It's overkill as an anti-sat sat. It'd be much cheaper to put up tons of anti-sat sats meant only for that purpose -- no need to reenter and land, no need for reusability, etc.

The X-37 is obviously a military device, since they're the ones using it, and it may well be meant for servicing U.S. military sats, spying on others' sats, jamming them perhaps, or outright stealing them, and, yes, maybe destroying them, but again: there's no point using the X-37 for anti-sat purposes as it's too expensive for that.

Why do we have all of this historical evidence about military purchasing and yet continued belief that current projects are all sensibly intended and operated?
I didn't say the X-37B is used sensibly.
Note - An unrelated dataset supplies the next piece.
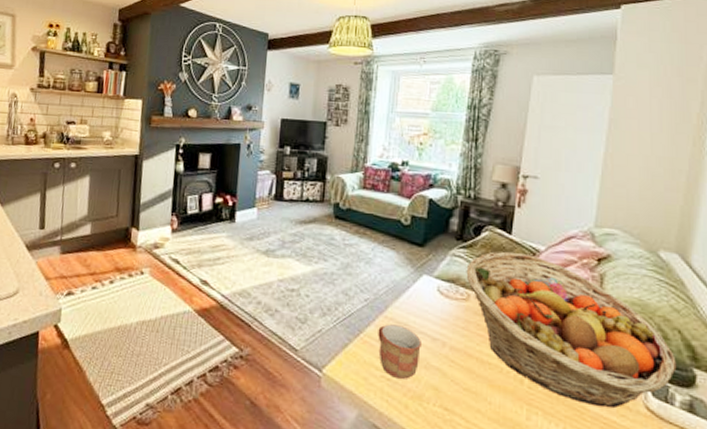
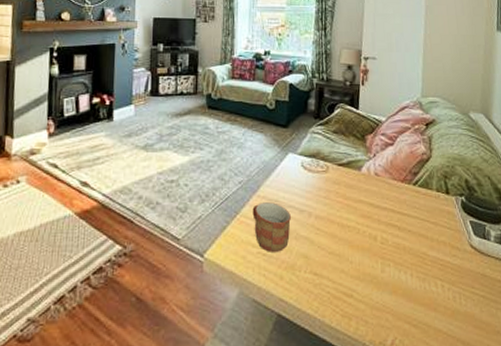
fruit basket: present [466,251,677,409] -> none [324,124,490,251]

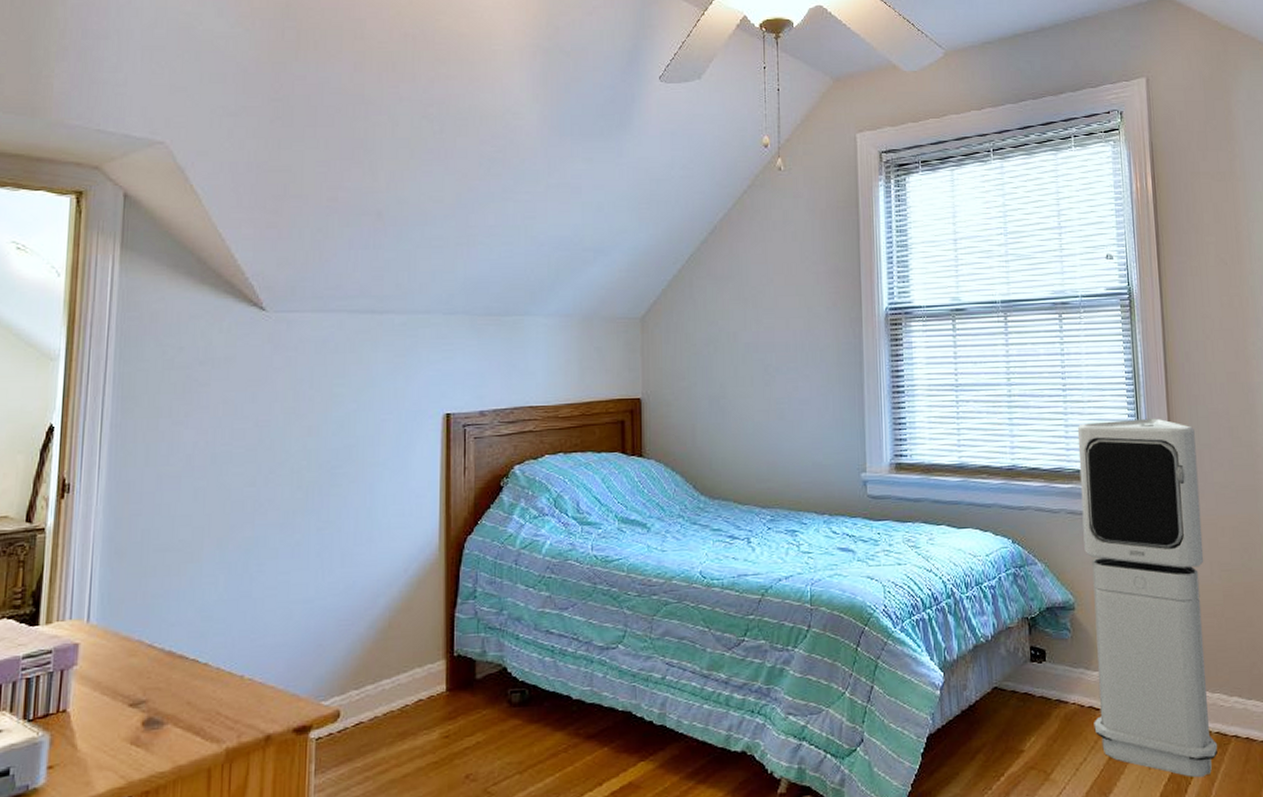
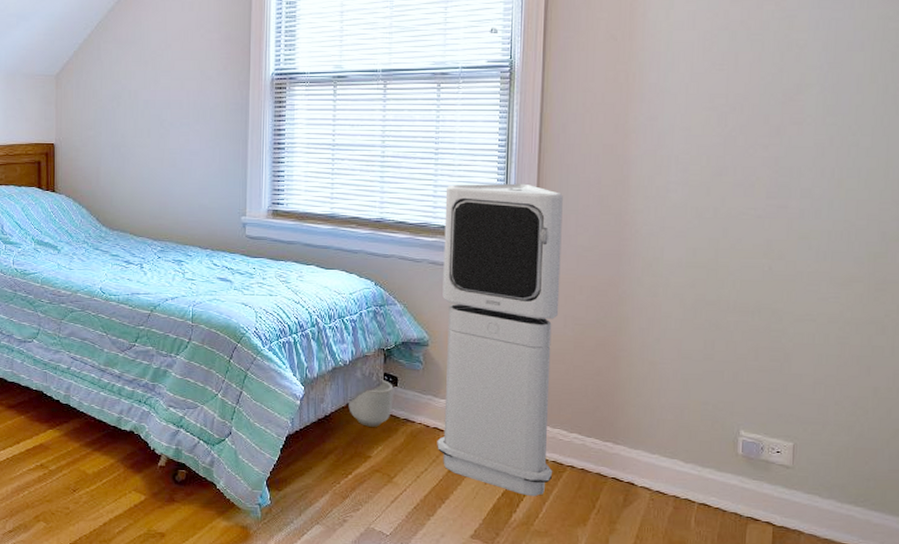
planter: none [993,654,1043,714] -> present [348,379,394,427]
I said it's not a practical and inexpensive anti-sat weapon. It's just not comparable.
> or outright stealing them

They took a page out of Blofeld's book.

https://en.wikipedia.org/wiki/You_Only_Live_Twice_(film)

Orbital dynamics means that literally anything in orbit could be an anti satellite weapon.
You’re technically correct, but I doubt deterrence is higher on SpaceX’s priority list than the USAF’s.
So now it's a weapon simply because it's owned by the Air Force? Are you saying there should be no military satellites?
Never made that argument, I also think the treaties on the non-militarization of space are wishful thinking.